John Trapp Complete Commentary
Habakkuk 2:19
Woe unto him that saith to the wood, Awake; to the dumb stone, Arise, it shall teach! Behold, it [is] laid over with gold and silver, and [there is] no breath at all in the midst of it.
Ver. 19. Woe unto him that saith to the wood, Awake] It is wood still, and yet he saith to it, Awake, Arise, &c., as if he would deny his own reason, and unman himself. When Hezekiah saw that such was the venom of the Israelitish idolatry, that the brazen serpent stung worse than the fiery, he pulled it down, and in contempt called it Nehushtan, that is, a piece of brass, 2 Kings 18:4. Pagnine rendereth it, aenusum. Marinus, aeniculum, that is, parum quid aeris, a little piece of sorry brass (Thes. Ling. Sanct.). The Jews to this day say that as long as they see the preacher direct his speech and prayer to that little wooden crucifix, that standeth in the pulpit by him, to call it his Lord and Saviour, to kneel to it, to embrace it, to kiss it, to weep upon it (as is the fashion of Italy), this is preaching sufficient for them; and persuadeth them more with the very sight of it to hate Christian religion, than any reason that the world can allege to love it. Woe, therefore, to those Popish idolaters, because of offences; destruction to them, that thus say to the wood, Awake, and
to the dumb stone, Arise] A prayer, fit to be preferred to God only, as Psa 35:23 who giveth not his glory to any other, nor his honour to graven images, Isaiah 42:8. He that is the right object of men's prayers must be omnipotent, omnipresent, omniscient, a God also in covenant with us, &c. Is any wood or stone so? Is it not inutile lignum, useless wood, a dead stock? Eben dumam, a dumb stone? Our English seems to come of the Hebrew.
It shall teach] Dumb, and yet teach? Others read it as a question, Ipse doceat? Can it teach? What better lesson can ye learn from it than a lie? as Habakkuk 2:18. Bid adieu to it, therefore, as King Henry VIII did to the Pope (if he had done so to Popery too, it had been better for him) in his protestation against him. England is no more a babe, to be led and fed with lies -. Surely, except God take away our right wits, not only the Pope's authority shall be driven out for ever, but his name also shortly shall be forgotten in England. We will from henceforth ask counsel of him and his when we wish to be deceived, when we covet to be in error, when we desire to offend God, truth, and honesty.

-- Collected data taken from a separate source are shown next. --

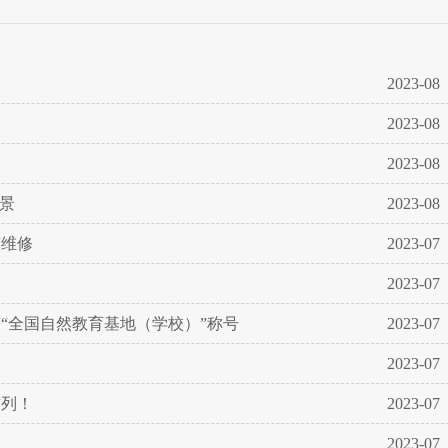
2023-08
2023-08
2023-08
景
2023-08
何维修
2023-07
2023-07
“全国自然教育基地（学校）”称号
2023-07
2023-07
前列！
2023-07
2023-07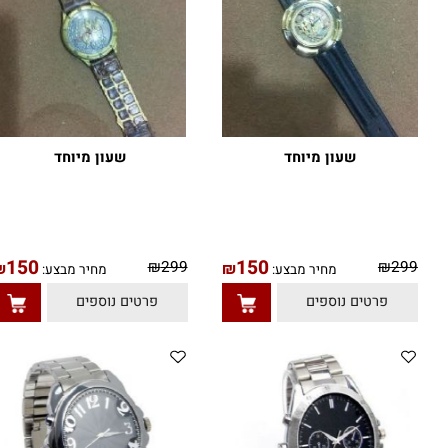
שעון מיוחד
שעון מיוחד
150
150
₪
299
₪
29
₪
₪
מחיר מבצע:
מחיר מבצע:
פרטים נוספים
פרטים נוספים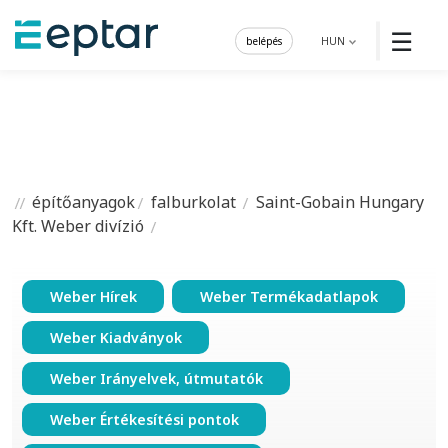
☰
belépés
HUN
építőanyagok
falburkolat
Saint-Gobain Hungary
Kft. Weber divízió
Weber Hírek
Weber Termékadatlapok
Weber Kiadványok
Weber Irányelvek, útmutatók
Weber Értékesítési pontok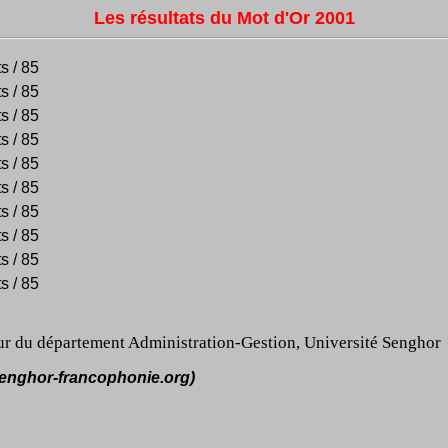
Les résultats du Mot d'Or 2001
s / 85
s / 85
s / 85
s / 85
s / 85
s / 85
s / 85
s / 85
s / 85
s / 85
u département Administration-Gestion, Université Senghor
usenghor-francophonie.org)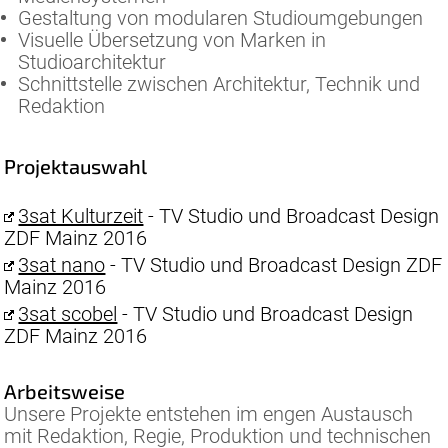
Gestaltung von modularen Studioumgebungen
Visuelle Übersetzung von Marken in
Studioarchitektur
Schnittstelle zwischen Architektur, Technik und
Redaktion
Projektauswahl
3sat Kulturzeit
- TV Studio und Broadcast Design
ZDF Mainz 2016
3sat nano
- TV Studio und Broadcast Design ZDF
Mainz 2016
3sat scobel
- TV Studio und Broadcast Design
ZDF Mainz 2016
Arbeitsweise
Unsere Projekte entstehen im engen Austausch
mit Redaktion, Regie, Produktion und technischen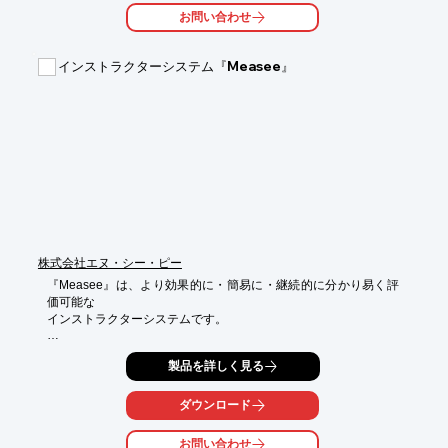
これからも皆様の伴走者としてともに走り続けます。

お問い合わせ
【事業内容】

■医療用機械の研究開発用実験装置の設計製作及び製造販売

インストラクターシステム『Measee』
■医療用機械の研究開発用実験機器・器具の設計製作及び製造販
売

■プラスチック加工品（切削加工・樹脂型成型加工等）の製造販
売

■ゴム加工品（切削加工・ゴム型成型加工等）の製造販売

■金属加工品（切削加工・金型成型加工等）の製造販売

■インターネットを利用した通信販売

■運送業等

■健康機器の販売

■測定機器の販売

■上記に附帯する一切の業務

株式会社エヌ・シー・ピー
※詳しくはPDF資料をご覧いただくか、お気軽にお問い合わせ下
『Measee』は、より効果的に・簡易に・継続的に分かり易く評
さい。
価可能な

インストラクターシステムです。

筋肉の状態を測定できることで、リハビリやトレーニングに対し
製品を詳しく見る
て

従来とは異なるアプローチが可能。

効果をトレーニング現場レベルでタイムリーに観測することがで
ダウンロード
きます。

お問い合わせ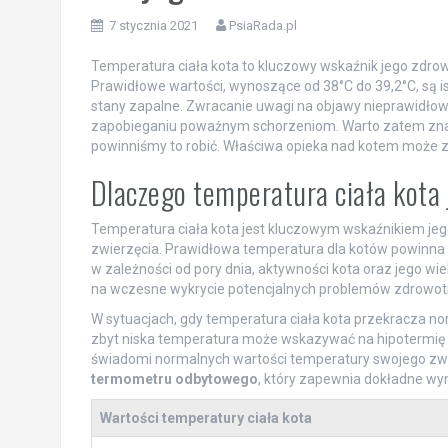
7 stycznia 2021
PsiaRada.pl
Temperatura ciała kota to kluczowy wskaźnik jego zdrowi
Prawidłowe wartości, wynoszące od 38°C do 39,2°C, są is
stany zapalne. Zwracanie uwagi na objawy nieprawidłowe
zapobieganiu poważnym schorzeniom. Warto zatem znać 
powinniśmy to robić. Właściwa opieka nad kotem może z
Dlaczego temperatura ciała kota 
Temperatura ciała kota jest kluczowym wskaźnikiem jeg
zwierzęcia. Prawidłowa temperatura dla kotów powinna 
w zależności od pory dnia, aktywności kota oraz jego wi
na wczesne wykrycie potencjalnych problemów zdrowot
W sytuacjach, gdy temperatura ciała kota przekracza norm
zbyt niska temperatura może wskazywać na hipotermię l
świadomi normalnych wartości temperatury swojego zwie
termometru odbytowego
, który zapewnia dokładne wyn
Wartości temperatury ciała kota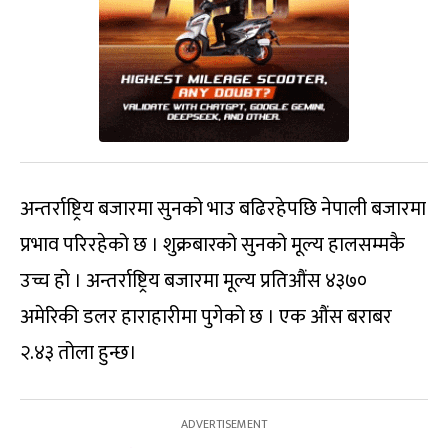
अन्तर्राष्ट्रिय बजारमा सुनको भाउ बढिरहेपछि नेपाली बजारमा
प्रभाव परिरहेको छ । शुक्रबारको सुनको मूल्य हालसम्मकै
उच्च हो । अन्तर्राष्ट्रिय बजारमा मूल्य प्रतिऔंस ४३७०
अमेरिकी डलर हाराहारीमा पुगेको छ । एक औंस बराबर
२.४३ तोला हुन्छ।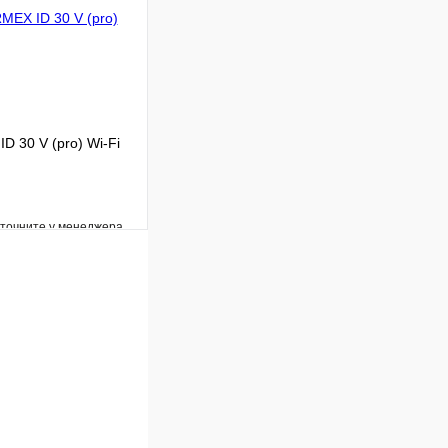
 30 V (pro) Wi-Fi
уточните у менеджера
Сравнение
Под заказ
В корзину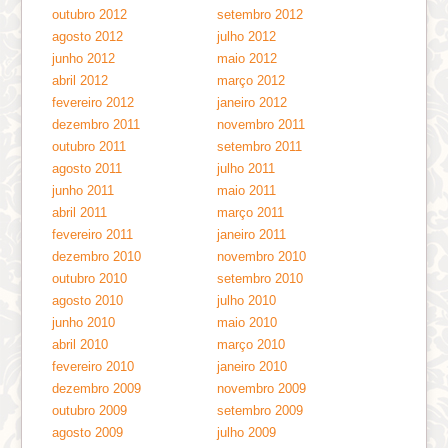
outubro 2012
setembro 2012
agosto 2012
julho 2012
junho 2012
maio 2012
abril 2012
março 2012
fevereiro 2012
janeiro 2012
dezembro 2011
novembro 2011
outubro 2011
setembro 2011
agosto 2011
julho 2011
junho 2011
maio 2011
abril 2011
março 2011
fevereiro 2011
janeiro 2011
dezembro 2010
novembro 2010
outubro 2010
setembro 2010
agosto 2010
julho 2010
junho 2010
maio 2010
abril 2010
março 2010
fevereiro 2010
janeiro 2010
dezembro 2009
novembro 2009
outubro 2009
setembro 2009
agosto 2009
julho 2009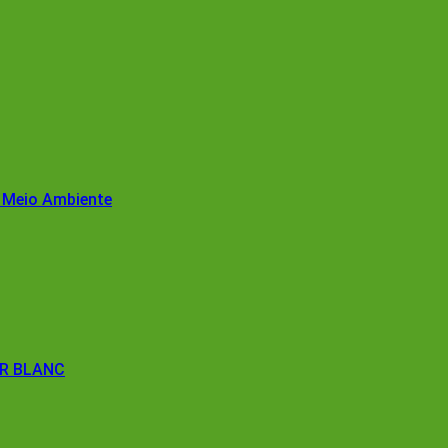
 Meio Ambiente
IR BLANC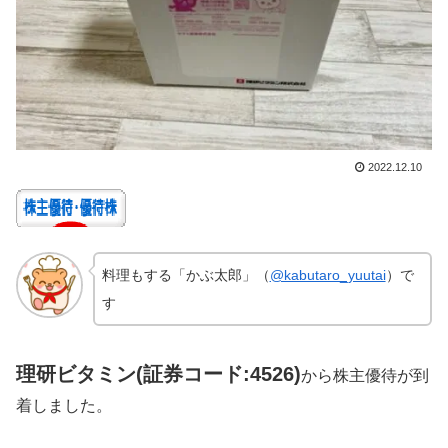
2022.12.10
料理もする「かぶ太郎」（
@kabutaro_yuutai
）で
す
理研ビタミン(証券コード:4526)
から株主優待が到
着しました。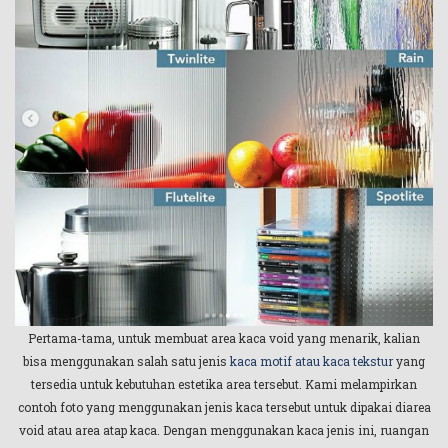
Pertama-tama, untuk membuat area kaca void yang menarik, kalian
bisa menggunakan salah satu jenis
kaca motif atau kaca tekstur
yang
tersedia untuk kebutuhan estetika area tersebut. Kami melampirkan
contoh foto yang menggunakan jenis kaca tersebut untuk dipakai diarea
void atau area atap kaca. Dengan menggunakan kaca jenis ini, ruangan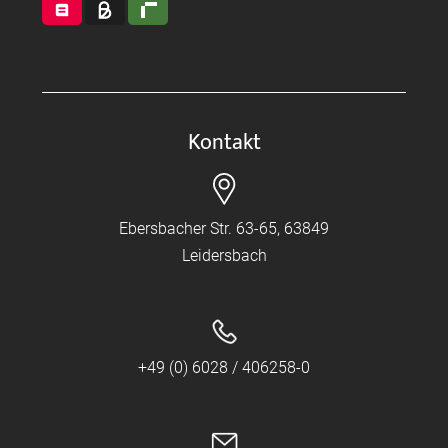
Kontakt
Ebersbacher Str. 63-65, 63849
Leidersbach
+49 (0) 6028 / 406258-0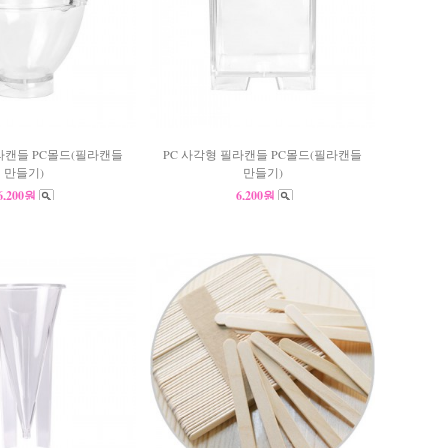
라캔들 PC몰드(필라캔들
PC 사각형 필라캔들 PC몰드(필라캔들
만들기)
만들기)
6,200원
6,200원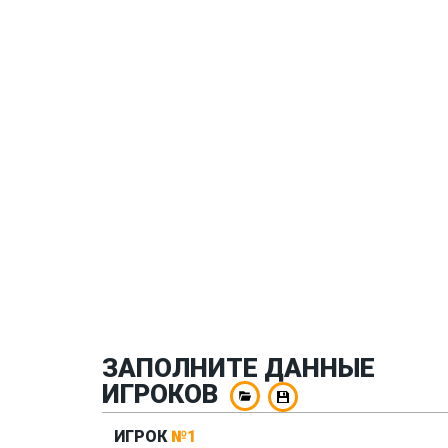
ЗАПОЛНИТЕ ДАННЫЕ
ИГРОКОВ
ИГРОК
№1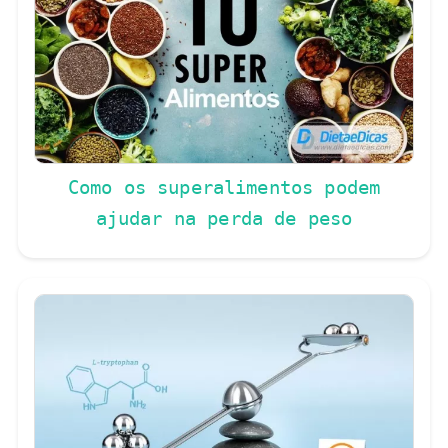
Como os superalimentos podem
ajudar na perda de peso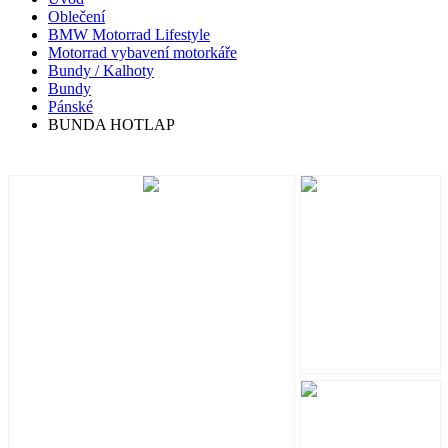
Oblečení
BMW Motorrad Lifestyle
Motorrad vybavení motorkáře
Bundy / Kalhoty
Bundy
Pánské
BUNDA HOTLAP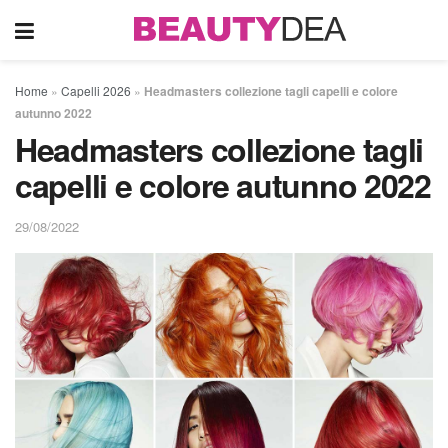
Home
»
Capelli 2026
»
Headmasters collezione tagli capelli e colore
autunno 2022
Headmasters collezione tagli
capelli e colore autunno 2022
29/08/2022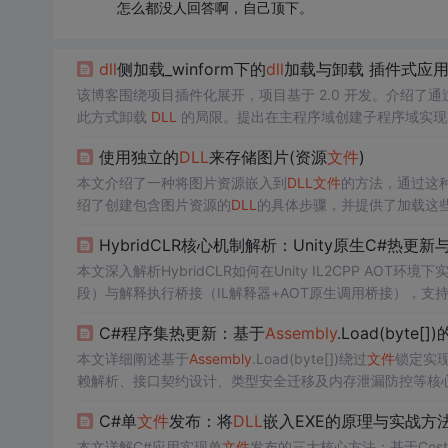
怎么都没人回答啊，自己顶下。
dll
侧加载_winform下的
dll
加载与卸载 插件式应
该博客围绕项目插件化展开，项目基于 2.0 开发。介绍了通
此方式卸载
DLL
的局限。提出在主程序域创建子程序域实现加
接。
使用独立的
DLL
来存储图片(资源
文件
)
本文介绍了一种将图片资源嵌入到
DLL
文件
的方法，通过这
绍了创建包含图片资源的
DLL
的具体步骤，并提供了加载这
HybridCLR核心机制解析：Unity原生C#热更新
本文深入解析HybridCLR如何在Unity IL2CPP AOT环境
段）与解释执行桥接（IL解释器+AOT原生调用桥接），支持
器工作原理，并涵盖典型问题排查、模块化设计及版本管理
C#程序集热更新：基于
Assembly
.Load(byte
本文详细阐述基于
Assembly
.Load(byte[])绕过
文件
锁定实
赖解析、接口契约设计、类型安全迁移及内存泄漏防控等核心机制，适用
微服务模块热插拔等典型场景。
C#单
文件
发布：将
DLL
嵌入EXE的原理与实战方
本文详解C#应用实现单
文件
发布的三大核心方法：基于Cost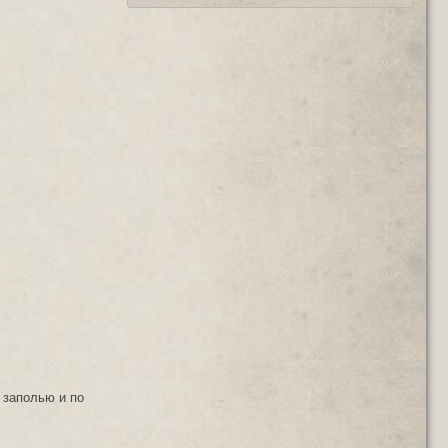
 заполью и по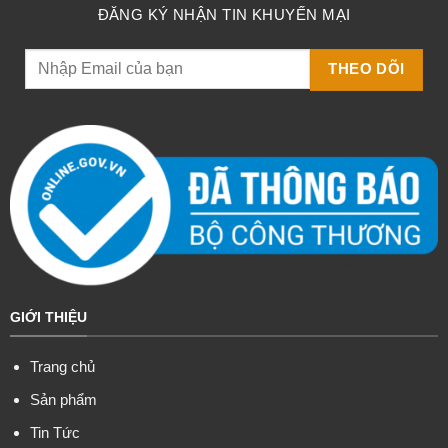
ĐĂNG KÝ NHẬN TIN KHUYẾN MẠI
GIỚI THIỆU
Trang chủ
Sản phẩm
Tin Tức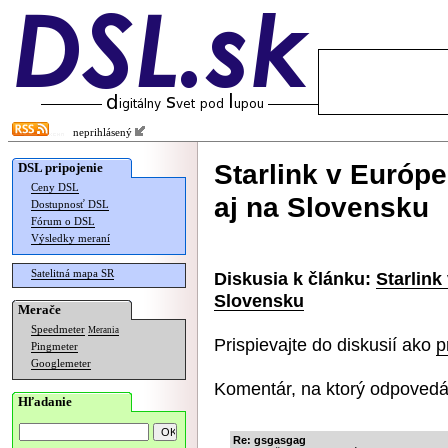
neprihlásený
Starlink v Európe
DSL pripojenie
Ceny DSL
aj na Slovensku
Dostupnosť DSL
Fórum o DSL
Výsledky meraní
Satelitná mapa SR
Diskusia k článku:
Starlink
Slovensku
Merače
Speedmeter
Merania
Prispievajte do diskusií ako
p
Pingmeter
Googlemeter
Komentár, na ktorý odpovedá
Hľadanie
Re: gsgasgag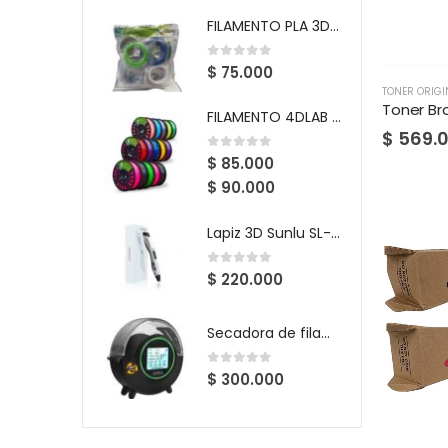
FILAMENTO PLA 3D PARA LAPIZ PTE X 20 (10MM)
0
out of 5
$
75.000
TONER ORIGI
Toner Br
FILAMENTO 4DLAB PLA(1KG)
$
569.
0
out of 5
$
85.000
$
90.000
Lapiz 3D Sunlu SL-300
0
out of 5
$
220.000
Secadora de filamentos 3D Sunlu
0
out of 5
$
300.000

Behold, it is laid over with gold and silver] q.d. Come and see, believe your own eyes at least, behold the matter, form, workmanship of this newly made god, and grow wiser. The rood of grace with all its trinkets, the blood of Hales (that notable impostor) was laid open at Paul's Cross by Cromwell, and there viewed and torn in pieces by the people.
There is no breath at all in the midst of it] No soul, not so much as that of a beast. O pulchrum caput, sed cerebrum non inest, said the ape in the fable, coming once into a carver's shop. The best thing that an image can teach a man is, that itself is dumb and dead; and that the maker thereof cannot give life and breath to it, much less a deity.